When electricity sectors were regulated, utility monopolies used short-term load forecasts to ensure the reliability of supply and long-term demand forecasts as the basis for planning and investing in new capacity. However, since the early 1990s, the process of deregulation and the introduction of competitive electricity markets have been reshaping the landscape of the traditionally monopolistic and government-controlled power sectors. In many countries worldwide, electricity is now traded under market rules using spot and derivative contracts. At the corporate level, electricity load and price forecasts have become a fundamental input to energy companies’ decision making mechanisms. The costs of over- or undercontracting and then selling or buying power in the balancing market are typically so high that they can lead to huge financial losses and bankruptcy in the extreme case. In this respect electric utilities are the most vulnerable, since they generally cannot pass their costs on to the retail customers. While there have been a variety of empirical studies on point forecasts, probabilistic - i.e., interval and density - forecasts have not been investigated extensively to date. However, this is changing and nowadays both researchers and practitioners are focusing on the latter. While the Global Energy Forecasting Competition in 2012 was on point forecasting of electric load and wind power, the 2014 edition aimed at probabilistic forecasting of electric load, wind power, solar power and electricity prices.
Benefits from reducing electric load and price forecast errors
Extreme volatility of wholesale electricity prices, which can be up to two orders of magnitude higher than that of any other commodity or financial asset, has forced market participants to hedge not only against volume risk but also against price movements. A generator, utility company or large industrial consumer who is able to forecast the volatile wholesale prices with a reasonable level of accuracy can adjust its bidding strategy and its own production or consumption schedule in order to reduce the risk or maximize the profits in day-ahead trading. Yet, since load and price forecasts are being used by many departments of an energy company, it is very hard to quantify the benefits of improving them. A rough estimate of savings from a 1% reduction in the mean absolute percentage error for a utility with 1GW peak load is:
$500,000 per year from long-term load forecasting,
$300,000 per year from short-term load forecasting,
$600,000 per year from short-term load and price forecasting.
Main areas of interest
The most popular subfields of energy forecasting include:
Load forecasting. Although "load" is an ambiguous term, in load forecasting the "load" usually means demand or energy and since the magnitude of power and energy is the same for hourly data, usually no distinction is made between demand and energy. Load forecasting involves the accurate prediction of both the magnitudes and geographical locations over the different periods of the planning horizon. The basic quantity of interest is typically the hourly total system load. However, load forecasting is also concerned with the prediction of hourly, daily, weekly and monthly values of load and of the peak load.
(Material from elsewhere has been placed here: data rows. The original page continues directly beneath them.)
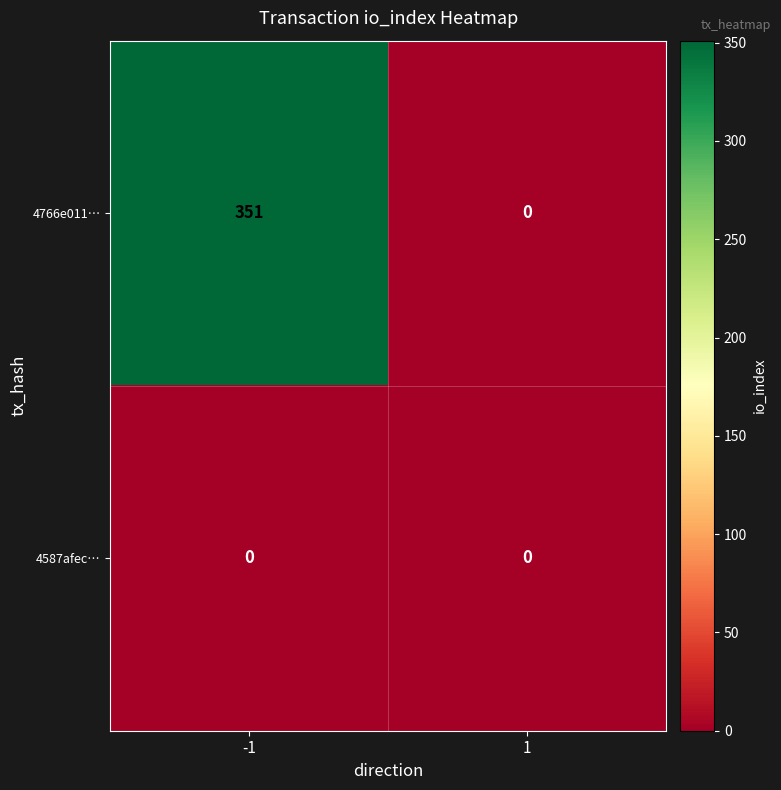

What is the sum of the 4766e011… values at -1 and 1?

351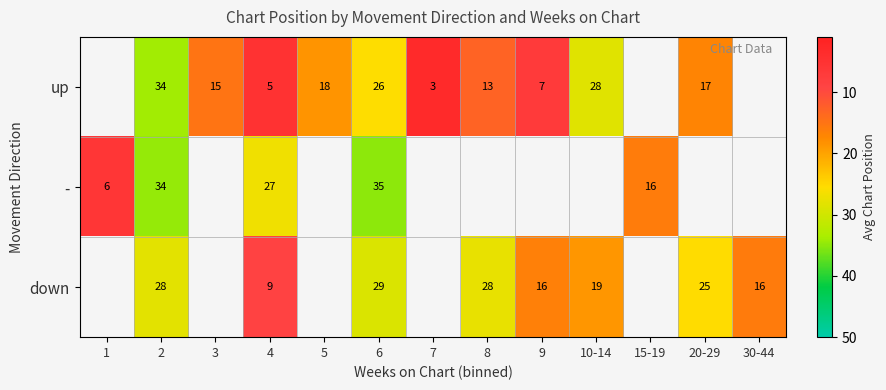

What is the difference between the highest and lowest values at 2?

6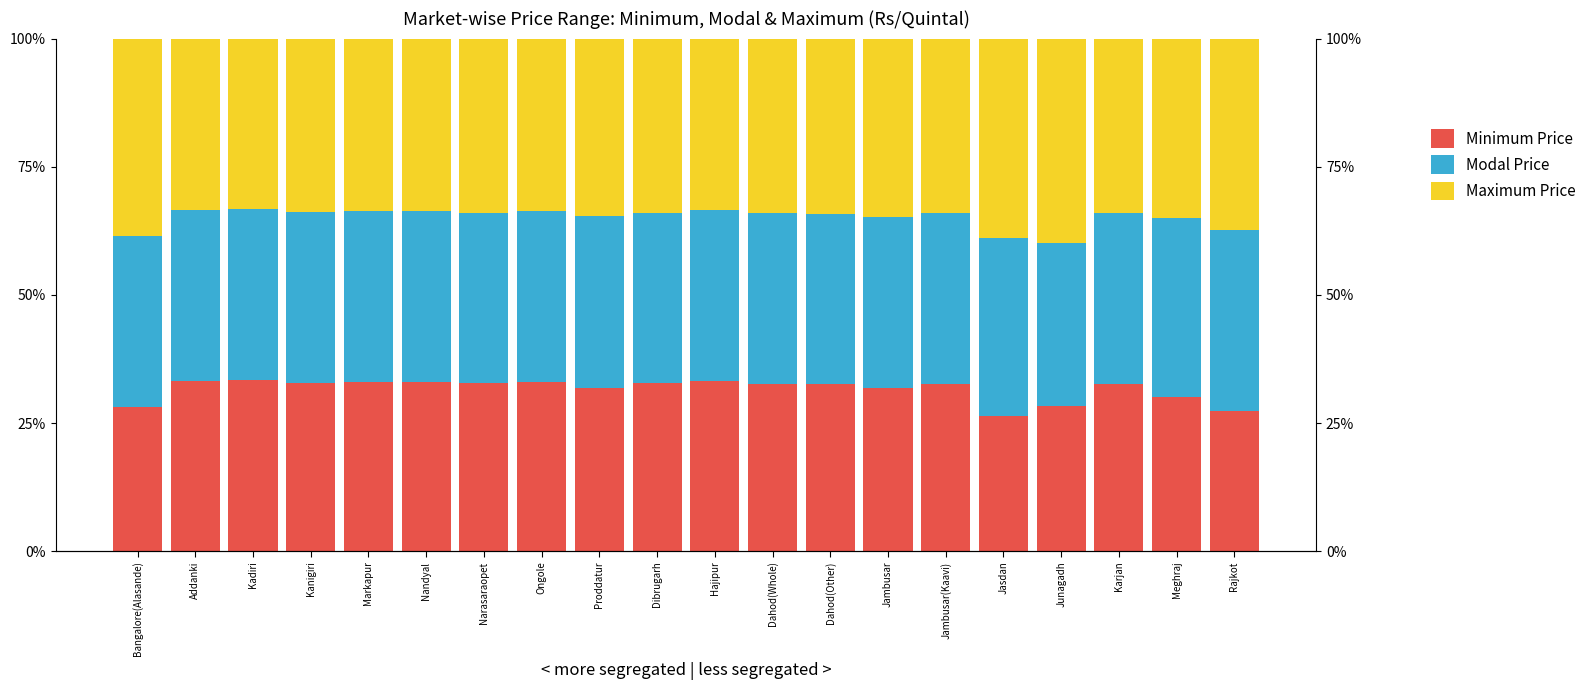

Where is Minimum Price nearest to the value 29?

Junagadh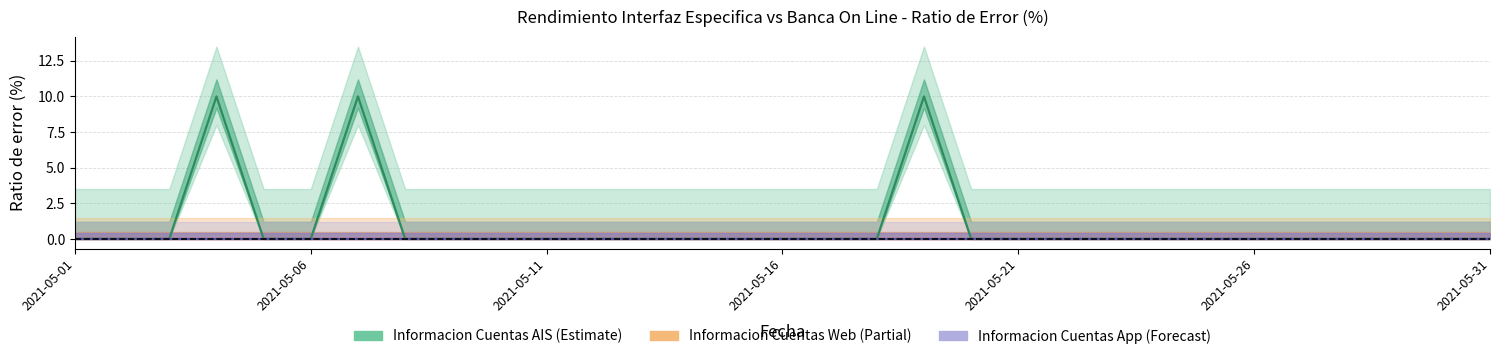

Which series changed the most between 2021-05-04 and 2021-05-07?

Informacion Cuentas AIS - Ratio de error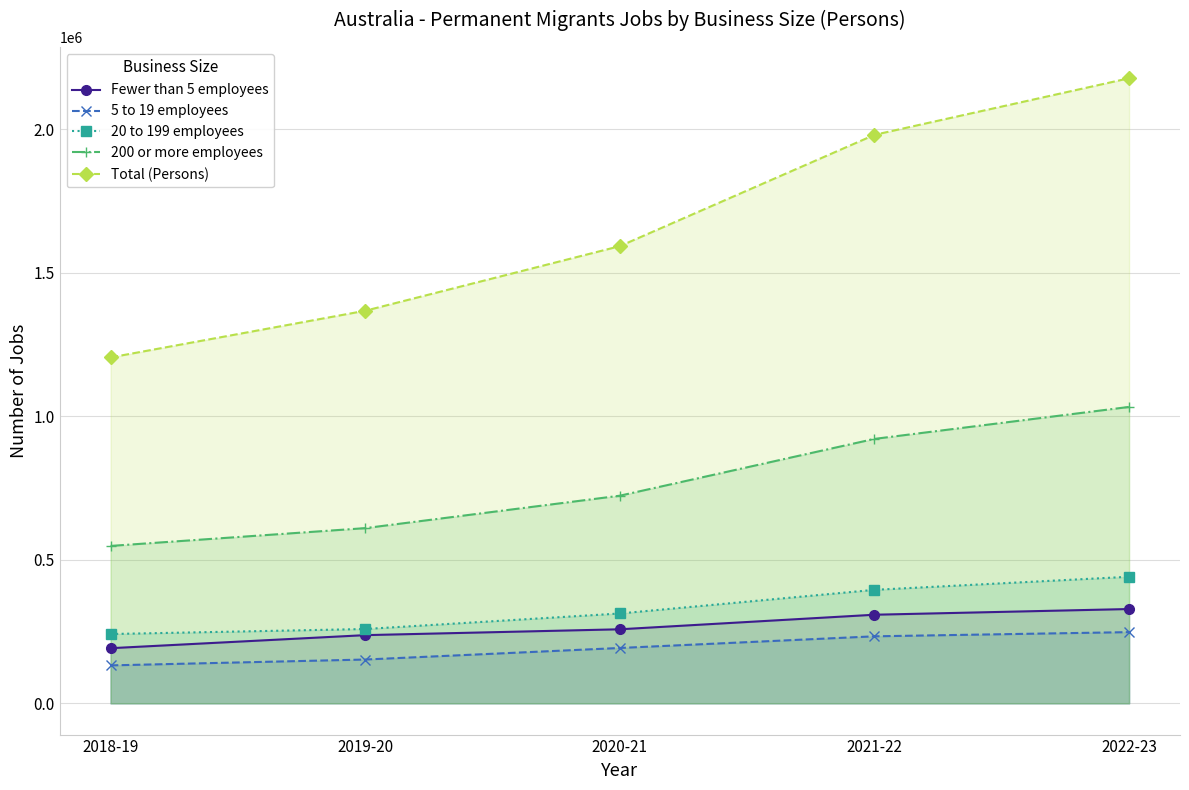

What is the value of the 5 to 19 employees point at the 5th from the left?

248157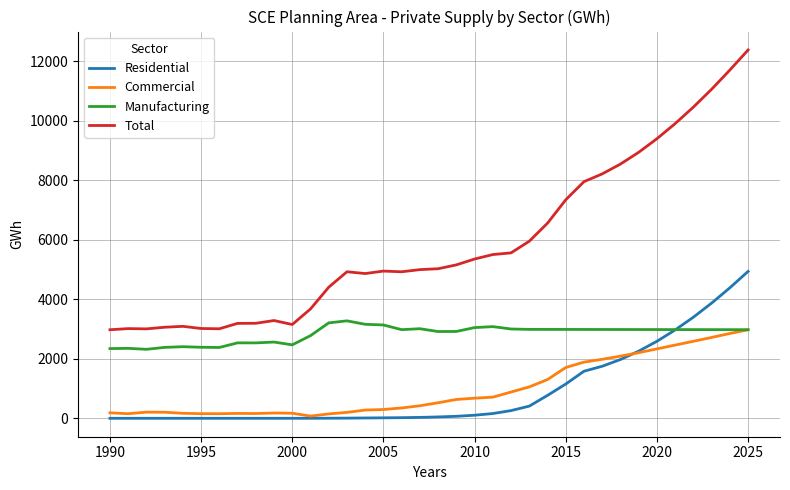

What is the highest value of the Commercial series?

2975.4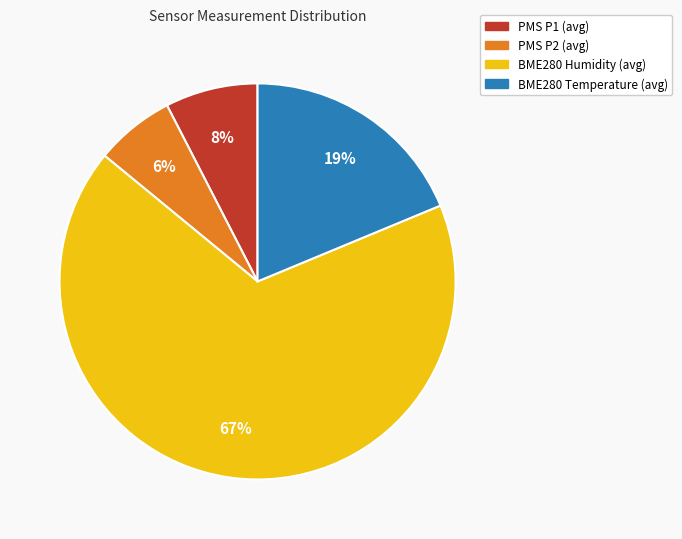

Count the number of slices in the pie.

4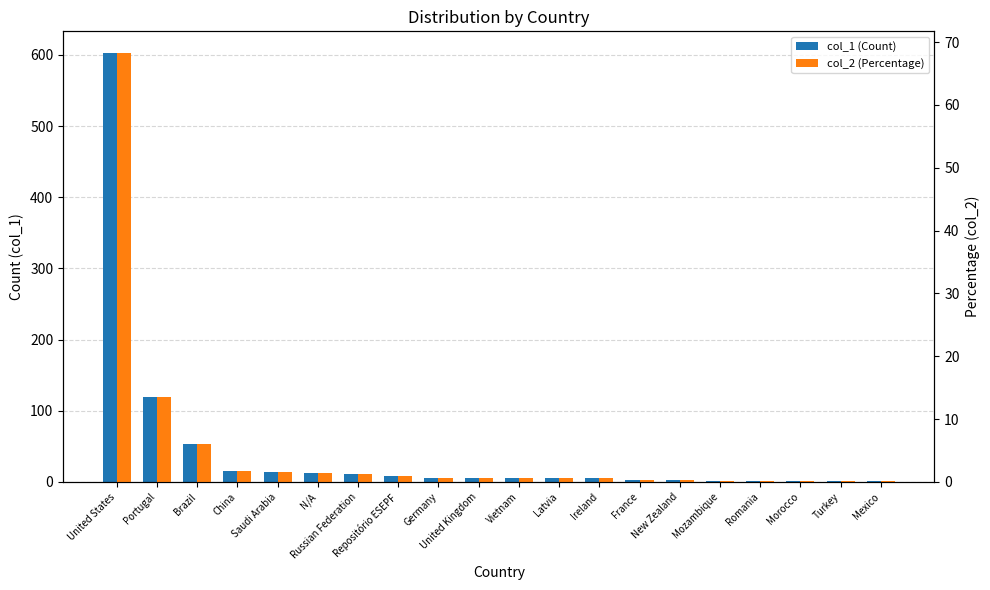

How many data points does each series have?

20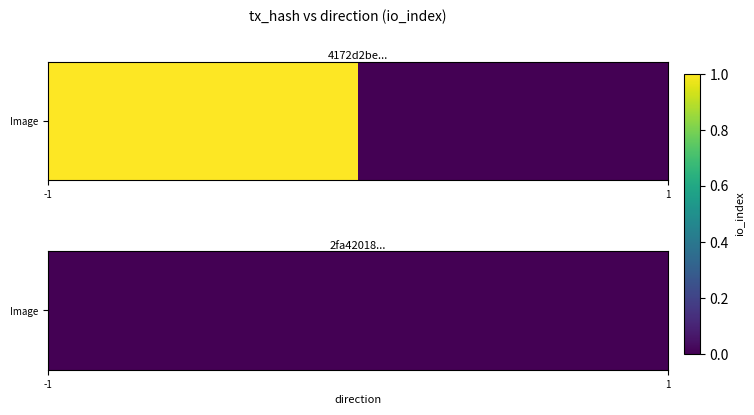

How many data points are less than 0?

1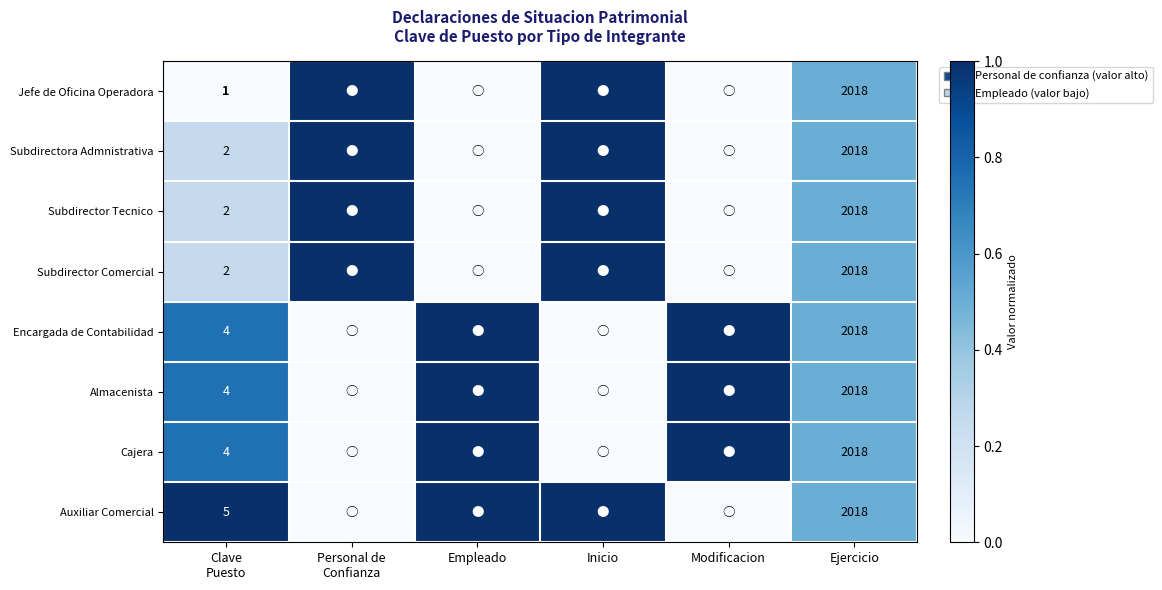

Between Personal de
Confianza and Clave
Puesto, which is larger?

Personal de
Confianza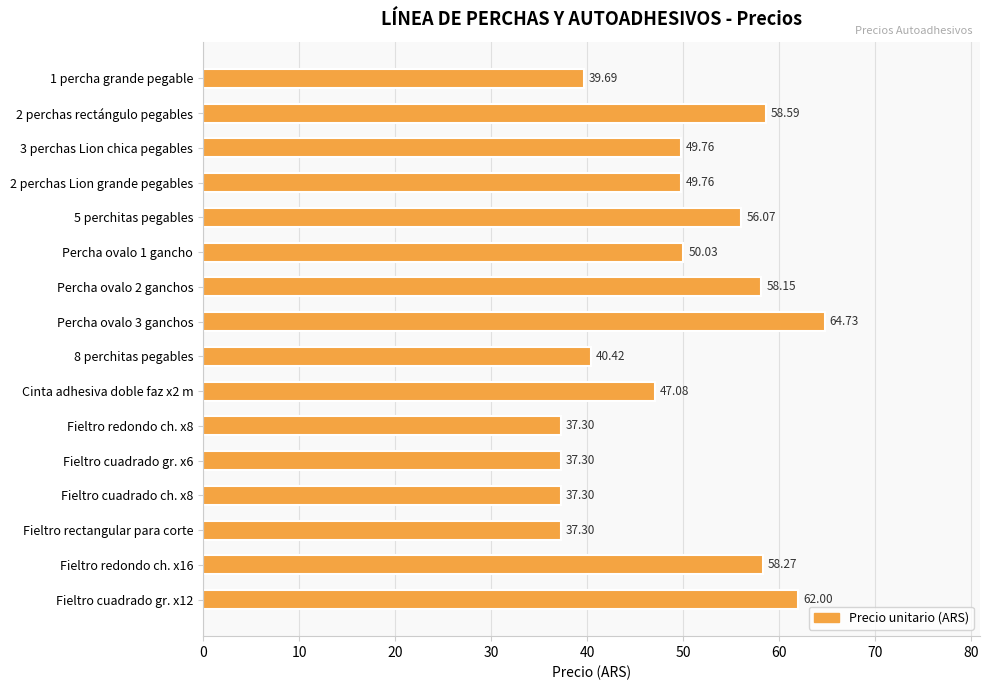

Between Percha ovalo 3 ganchos and Fieltro redondo ch. x16, which is larger?

Percha ovalo 3 ganchos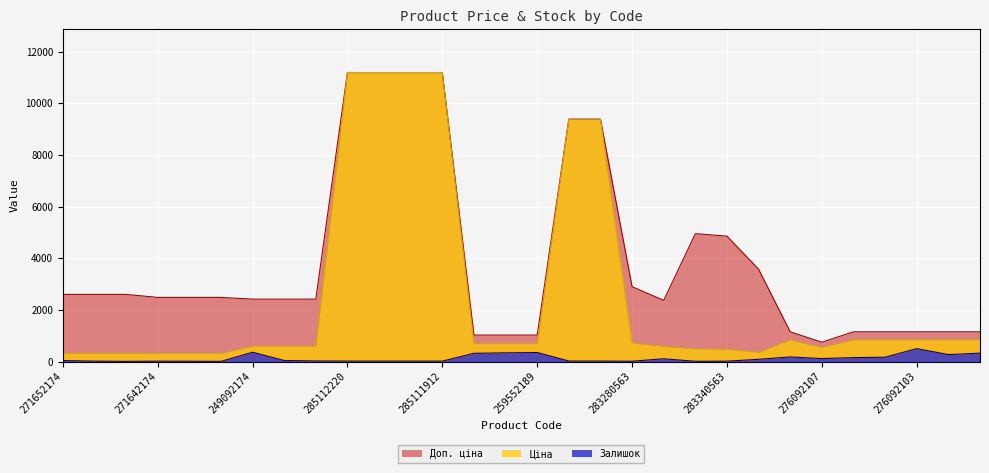

At which category is the sum across all series the highest?

285112220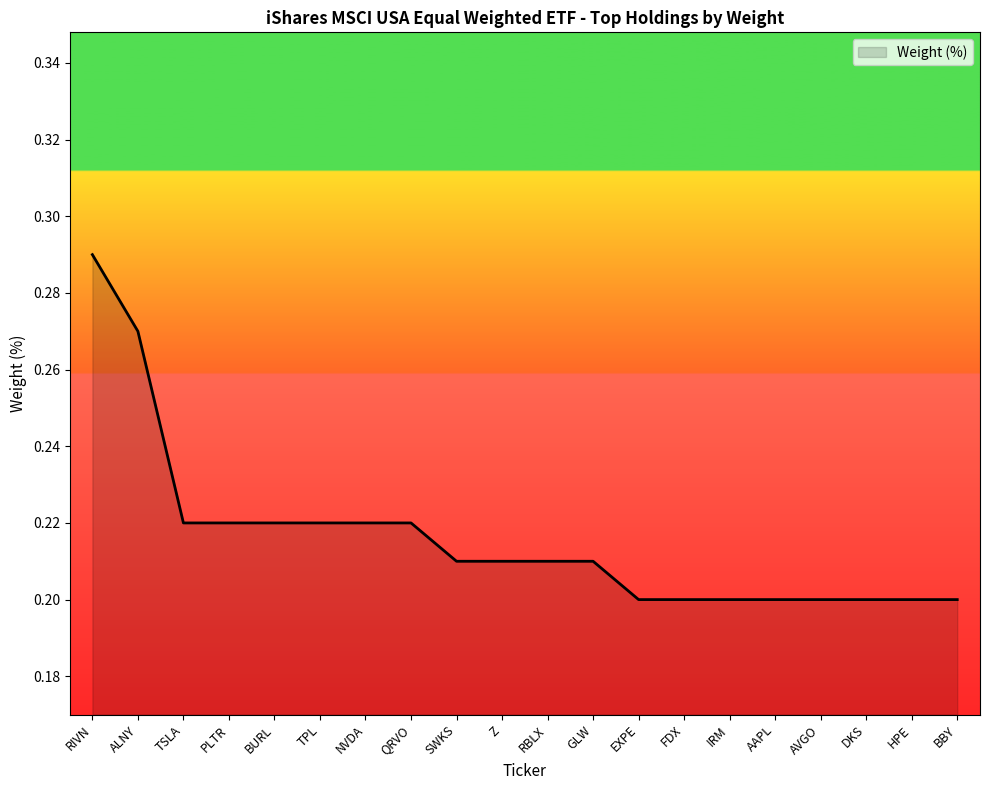

What is the difference between the maximum and minimum values?

0.1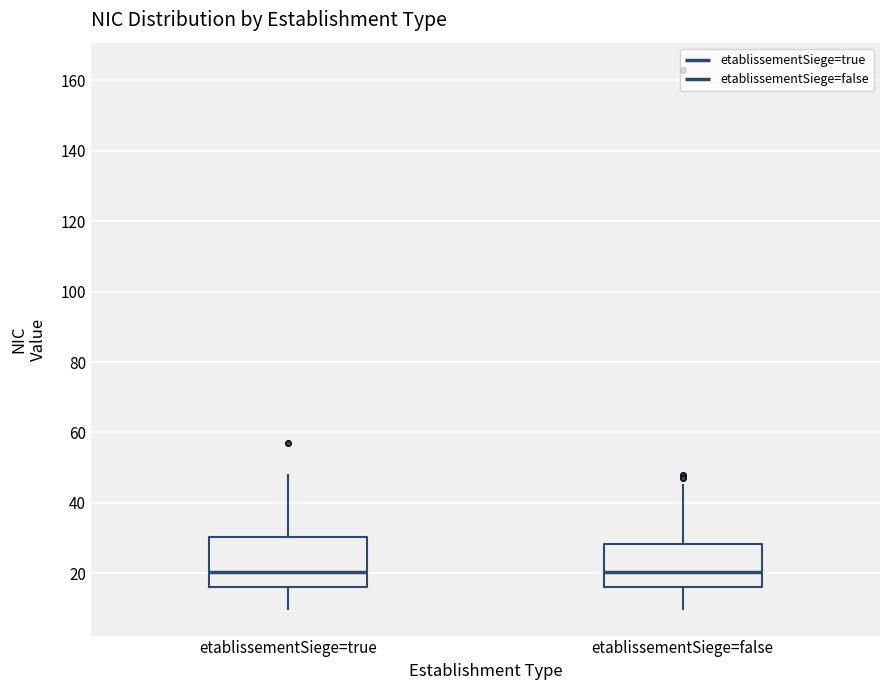

Reading left to right, transcribe this box plot: for each box, give where its median line is, the range the box spans, and where its two whiskers end, as read against the y-axis. The values are not printed on the chart, so give them approximately, as read against the axis.

etablissementSiege=true: median 20, box 16 to 30, whiskers 10 to 48
etablissementSiege=false: median 20, box 16 to 28, whiskers 10 to 46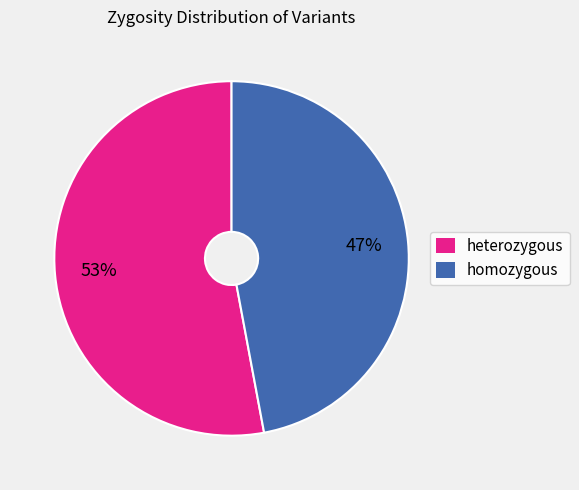

Combined, do heterozygous and homozygous account for over 50%?

Yes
It is customary to talk about short-, medium- and long-term forecasting, but there is no consensus in the literature as to what the thresholds should actually be:
Short-term forecasting generally involves horizons from a few minutes up to a few days ahead, and is of prime importance in day-to-day market operations. In load forecasting, very short-term forecasting with lead times measured in minutes is often considered as a separate class of forecasts.
Medium-termforecasting, from a few days to a few months ahead, is generally preferred for balance sheet calculations, risk management and derivatives pricing. In many cases, especially in electricity price forecasting, evaluation is based not on the actual point forecasts, but on the distributions of prices over certain future time periods. As this type of modeling has a long-standing tradition in finance, an inflow of "finance solutions" is observed.
Long-termforecasting, with lead times measured in months, quarters or even years, concentrates on investment profitability analysis and planning, such as determining the future sites or fuel sources of power plants.